Long and Short Vowels

Hello,

I am trying to teach myself Koine Greek using Bill Mounces Basics of Biblical Greek 4th edition. I also have A Primer on Biblical Greek by Clayton Croy.

I am having problems with vowels that can be long or short (α, ι, υ). Specifically, how do I know when I look at a word if the vowel is the long form or the short form?

Croy’s book says there is no way to tell by looking at it. Is that true? Does that mean I just have to rote memorize what words use the short form and what words use the long form?

For example I was trying to pronounce Γαλιλαἱα but was using the long form of ι so when I checked my pronunciation it was all wrong.

Thank you for your help.

Welcome Igots!

It’s true, you will have to brute memorize whether α, ι, and υ are long or short in a word’s stem. But if these are part of a grammatical ending, the length will be consistent.

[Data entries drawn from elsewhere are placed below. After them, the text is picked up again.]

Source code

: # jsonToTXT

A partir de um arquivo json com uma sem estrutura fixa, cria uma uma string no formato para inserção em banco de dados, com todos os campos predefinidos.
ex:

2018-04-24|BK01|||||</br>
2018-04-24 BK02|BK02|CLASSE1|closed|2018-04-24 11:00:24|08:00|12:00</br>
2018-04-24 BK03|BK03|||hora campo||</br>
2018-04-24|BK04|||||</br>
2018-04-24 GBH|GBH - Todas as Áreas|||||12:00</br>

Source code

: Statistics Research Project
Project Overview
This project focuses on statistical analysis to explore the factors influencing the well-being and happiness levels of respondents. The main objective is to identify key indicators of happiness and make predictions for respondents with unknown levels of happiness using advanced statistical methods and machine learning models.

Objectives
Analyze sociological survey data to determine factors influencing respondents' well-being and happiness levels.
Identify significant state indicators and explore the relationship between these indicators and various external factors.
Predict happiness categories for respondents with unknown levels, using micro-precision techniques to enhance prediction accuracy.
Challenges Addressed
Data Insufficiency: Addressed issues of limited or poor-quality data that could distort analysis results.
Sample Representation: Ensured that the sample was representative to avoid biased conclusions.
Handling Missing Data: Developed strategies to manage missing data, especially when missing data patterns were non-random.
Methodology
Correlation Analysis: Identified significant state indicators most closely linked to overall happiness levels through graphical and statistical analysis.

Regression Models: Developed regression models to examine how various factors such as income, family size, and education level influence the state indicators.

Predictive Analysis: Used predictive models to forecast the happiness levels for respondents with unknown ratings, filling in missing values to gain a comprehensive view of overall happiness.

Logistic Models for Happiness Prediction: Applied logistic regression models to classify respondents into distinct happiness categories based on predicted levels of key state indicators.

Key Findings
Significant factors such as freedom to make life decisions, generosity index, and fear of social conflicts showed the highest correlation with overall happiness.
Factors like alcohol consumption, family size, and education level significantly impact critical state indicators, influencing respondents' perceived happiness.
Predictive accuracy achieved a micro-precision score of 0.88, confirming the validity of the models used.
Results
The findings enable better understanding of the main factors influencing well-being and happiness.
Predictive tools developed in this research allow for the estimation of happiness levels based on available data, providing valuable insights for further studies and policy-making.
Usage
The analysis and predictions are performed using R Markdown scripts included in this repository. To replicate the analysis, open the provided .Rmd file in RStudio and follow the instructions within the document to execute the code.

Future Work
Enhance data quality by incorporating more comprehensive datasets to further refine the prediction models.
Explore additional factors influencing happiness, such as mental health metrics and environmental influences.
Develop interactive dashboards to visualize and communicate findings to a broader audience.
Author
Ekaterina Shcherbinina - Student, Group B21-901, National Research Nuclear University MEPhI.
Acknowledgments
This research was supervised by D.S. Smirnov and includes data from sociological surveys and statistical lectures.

Also, I believe that by the time the NT was written, Greek had lost the distinction of long and short vowels. So no Pharisee will come back from the dead to correct you.

Is this something that morphology would shed light on?

For example, if I new the morphonology of a word, would that tell me whether a vowel that can be long or short is actually long or short in that particular word?

Morphology is about inflection (declension and conjugation) and word formation. The latter might help you to tell about vowel length: if you know that the base has a long vowel you would expect the derivative to have a long vowel.

This kind of help will become available as you build your Greek vocabulary. At the start, however, you need to just memorize the lengths for ι, υ, and α.

Within a few centuries of it. Babrius was still writing quantitative poetry around 200 AD.

• If you can read his work, Herodianus writes extensively about vowel duration, both systematicaly and in individual cases. But it’s been hard and long work, for me at least.
• Another, and more fun way, is to read Homer’s or dramatic works and notice the words where the majority of α,ι,υ 's fall on the long parts of feet. At this stage you don’t need to understand the words themselves.
• Or, just find one of the modern lexica, like Montanari’s for example (but also some of the old ones like Valpy’s on Google Books etc) with metric notation on the ambivalent syllables. NB: the old lexica are not always to be trusted, but at least you get something that you can verify later.

A general word of warning: Don’t confuse vowels with syllables.